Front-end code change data
______________________________

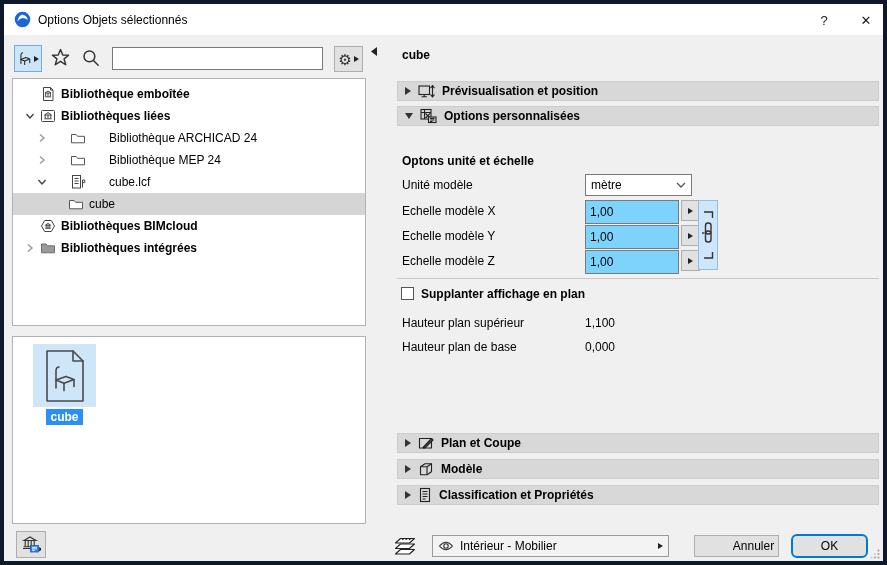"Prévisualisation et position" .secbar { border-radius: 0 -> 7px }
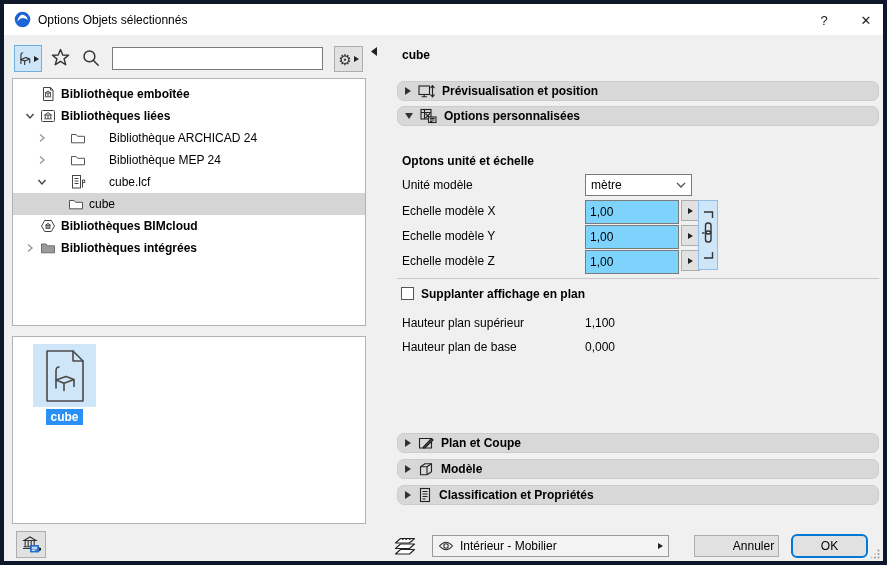"1,00" .num-input { background: #7dd3fc -> #0369a1 }
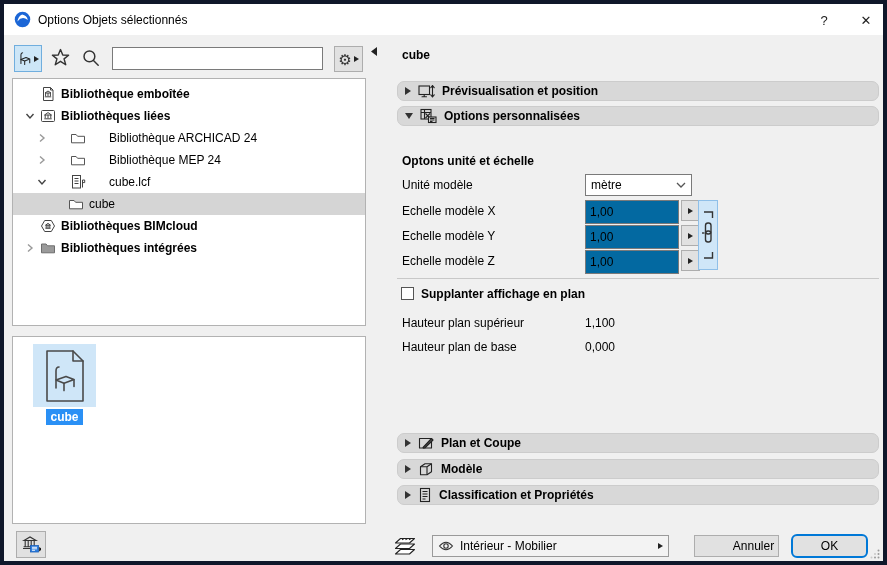"Intérieur - Mobilier" span { gap: 6px -> 12px }
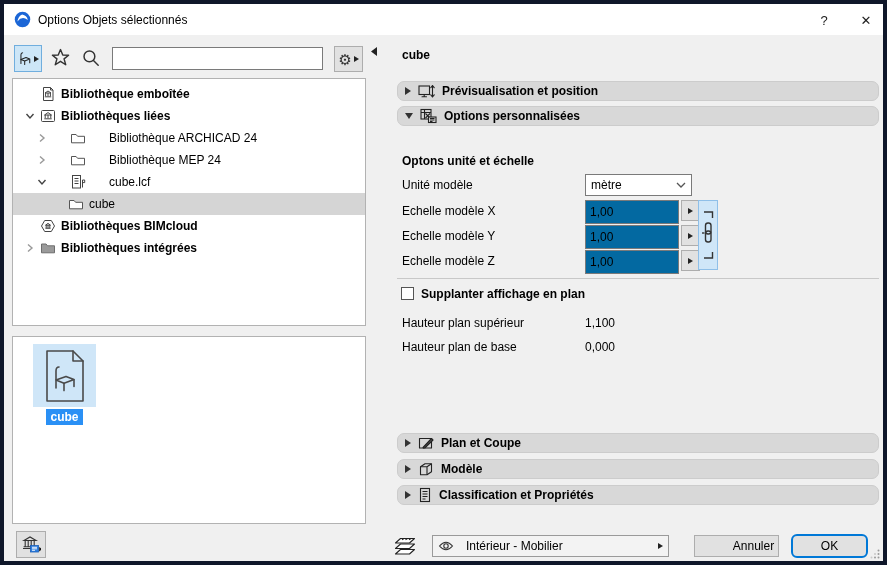"OK" div.btn { border-radius: 6px -> none }
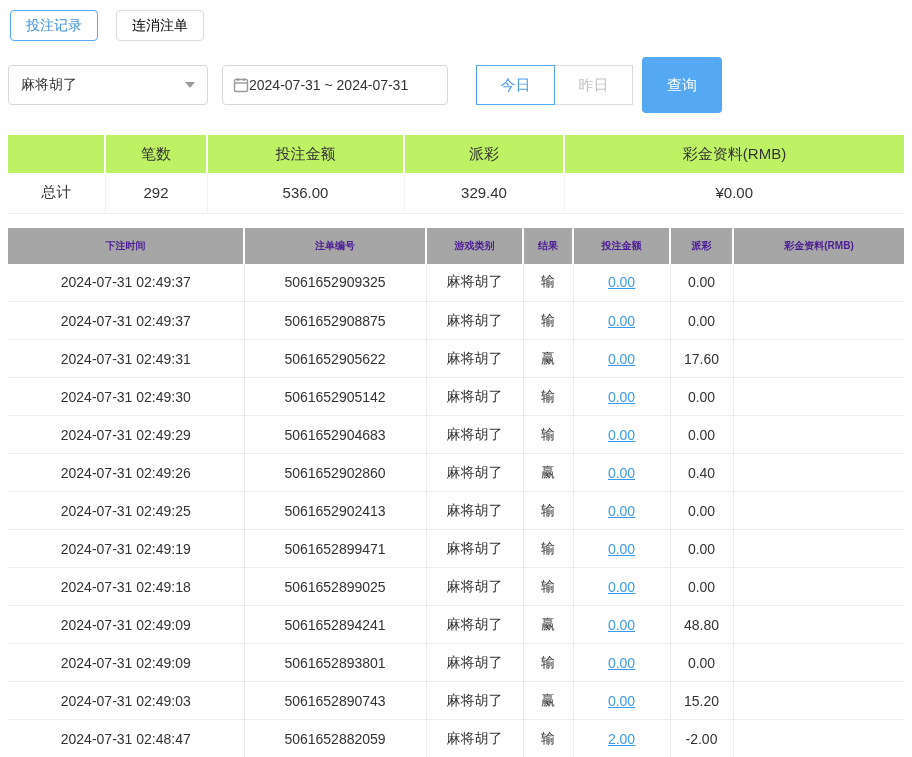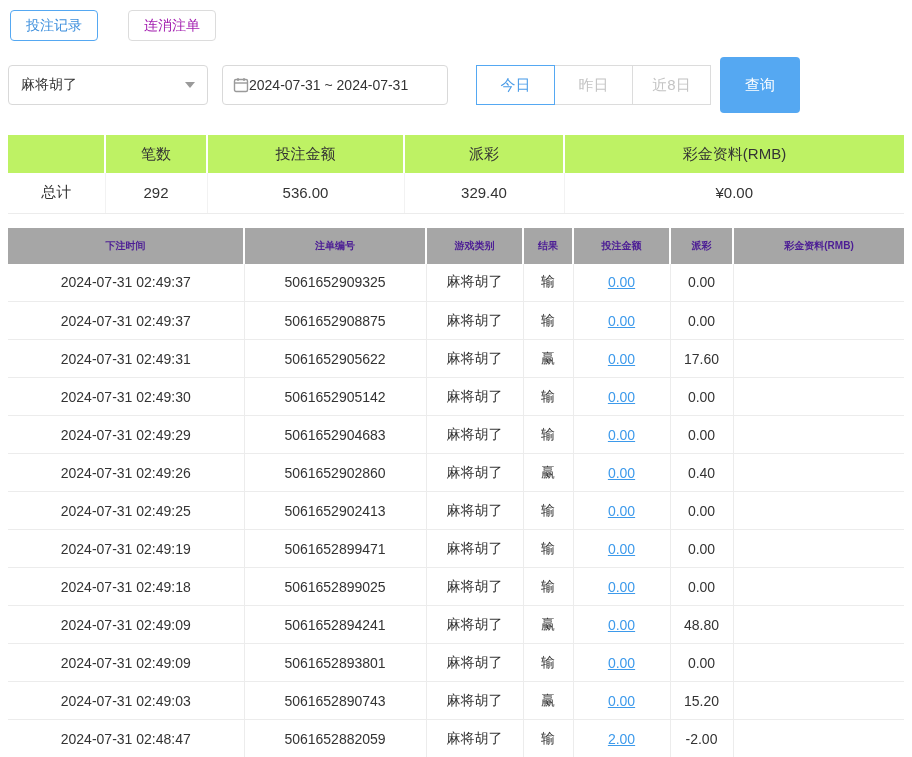"投注记录" .tabs-row { gap: 30px -> 18px }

______________________________

The copy should hold exactly the lines from the line containing "background: #7dd3fc ->" through the last line of the records, both included, and no pictures or other lines.

WORKED SOLUTION:
"1,00" .num-input { background: #7dd3fc -> #0369a1 }
"Intérieur - Mobilier" span { gap: 6px -> 12px }
"OK" div.btn { border-radius: 6px -> none }
"投注记录" .tabs-row { gap: 30px -> 18px }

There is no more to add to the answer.